'''

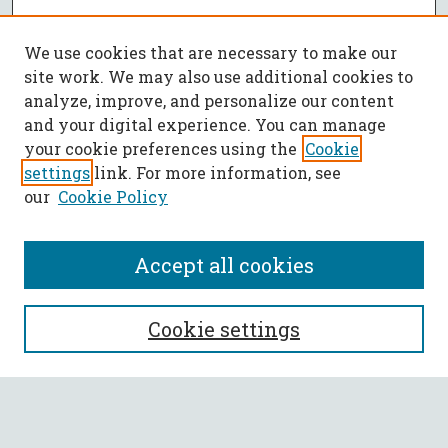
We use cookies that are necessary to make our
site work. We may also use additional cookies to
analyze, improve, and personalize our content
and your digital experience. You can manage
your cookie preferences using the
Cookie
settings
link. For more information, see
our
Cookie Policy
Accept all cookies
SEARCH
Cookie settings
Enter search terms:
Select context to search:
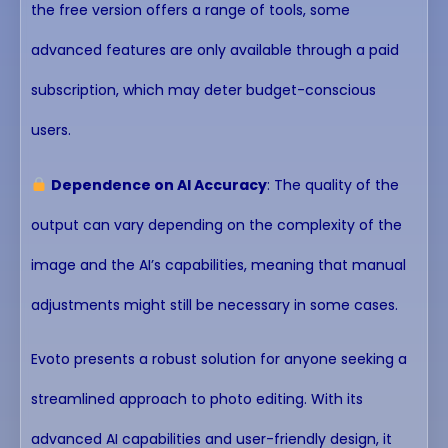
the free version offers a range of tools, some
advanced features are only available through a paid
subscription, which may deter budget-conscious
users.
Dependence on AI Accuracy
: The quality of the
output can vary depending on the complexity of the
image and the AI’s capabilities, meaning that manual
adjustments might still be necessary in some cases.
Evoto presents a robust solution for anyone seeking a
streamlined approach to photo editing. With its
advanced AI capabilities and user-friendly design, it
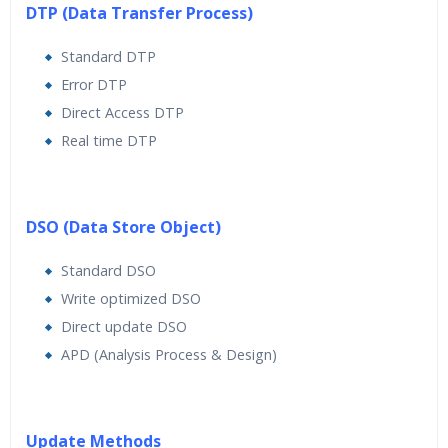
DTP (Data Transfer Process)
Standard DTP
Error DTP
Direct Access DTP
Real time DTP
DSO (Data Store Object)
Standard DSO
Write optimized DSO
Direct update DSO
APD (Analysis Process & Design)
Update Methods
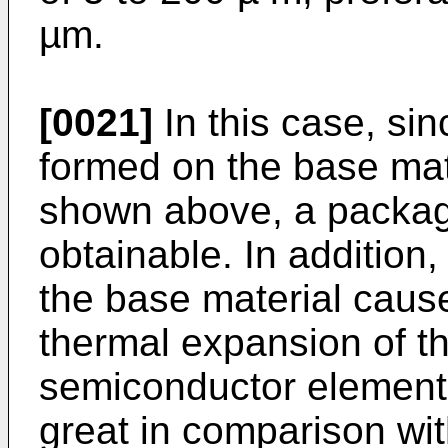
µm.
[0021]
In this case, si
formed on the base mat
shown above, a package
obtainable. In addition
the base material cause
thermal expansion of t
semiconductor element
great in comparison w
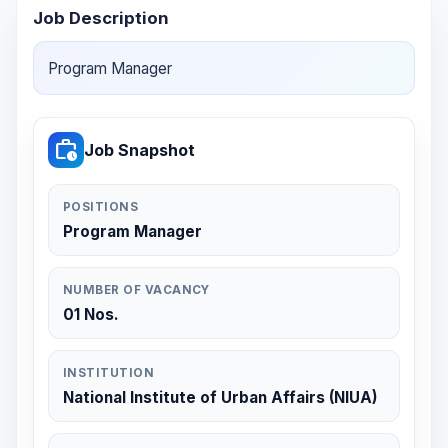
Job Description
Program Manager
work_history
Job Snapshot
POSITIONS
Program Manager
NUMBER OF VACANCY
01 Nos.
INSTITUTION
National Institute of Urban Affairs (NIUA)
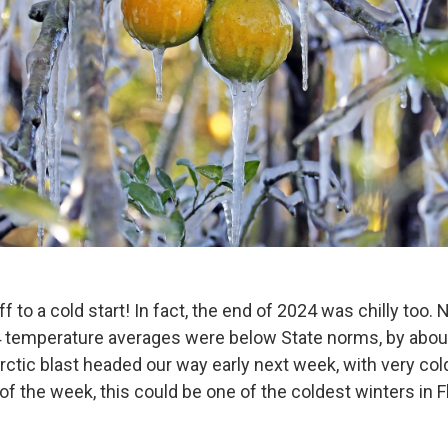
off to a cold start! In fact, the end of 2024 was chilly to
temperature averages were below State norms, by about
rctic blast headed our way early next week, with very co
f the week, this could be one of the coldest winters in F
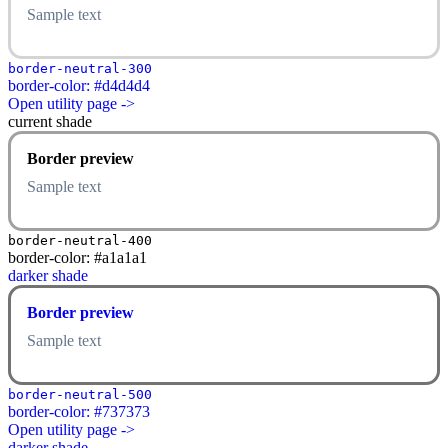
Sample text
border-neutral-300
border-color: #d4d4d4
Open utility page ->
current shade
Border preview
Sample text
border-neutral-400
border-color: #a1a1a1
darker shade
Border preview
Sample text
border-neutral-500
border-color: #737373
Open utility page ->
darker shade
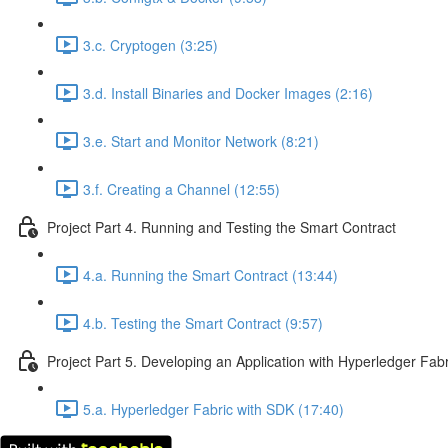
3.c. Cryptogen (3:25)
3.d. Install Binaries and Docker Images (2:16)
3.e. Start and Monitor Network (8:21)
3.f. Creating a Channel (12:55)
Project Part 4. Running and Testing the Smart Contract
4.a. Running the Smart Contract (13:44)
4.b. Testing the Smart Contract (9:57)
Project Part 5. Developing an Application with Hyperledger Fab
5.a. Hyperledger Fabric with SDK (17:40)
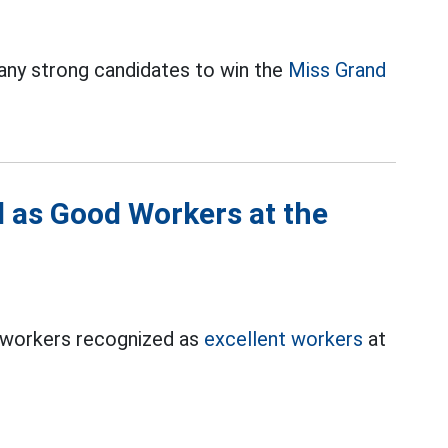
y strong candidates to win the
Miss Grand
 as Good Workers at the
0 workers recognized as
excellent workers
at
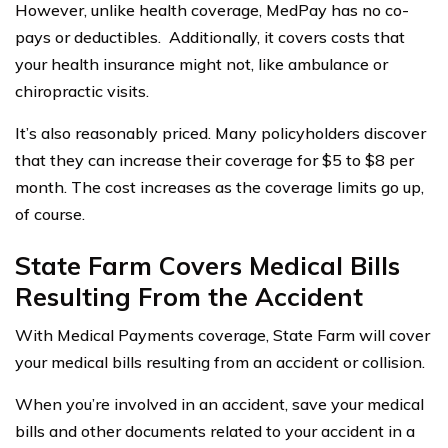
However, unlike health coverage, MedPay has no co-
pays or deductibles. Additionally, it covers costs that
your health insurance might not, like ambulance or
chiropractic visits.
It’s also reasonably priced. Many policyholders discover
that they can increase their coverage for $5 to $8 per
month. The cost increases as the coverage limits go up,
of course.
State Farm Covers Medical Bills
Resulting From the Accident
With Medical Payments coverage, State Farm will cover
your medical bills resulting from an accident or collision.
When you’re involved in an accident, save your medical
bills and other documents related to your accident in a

'''

## What the exercise asks:
Quote the listing from its first line through the line containing "Select context to", with that line included, and leave out the pictures.

## Exercise solution:
We use cookies that are necessary to make our
site work. We may also use additional cookies to
analyze, improve, and personalize our content
and your digital experience. You can manage
your cookie preferences using the
Cookie
settings
link. For more information, see
our
Cookie Policy
Accept all cookies
SEARCH
Cookie settings
Enter search terms:
Select context to search:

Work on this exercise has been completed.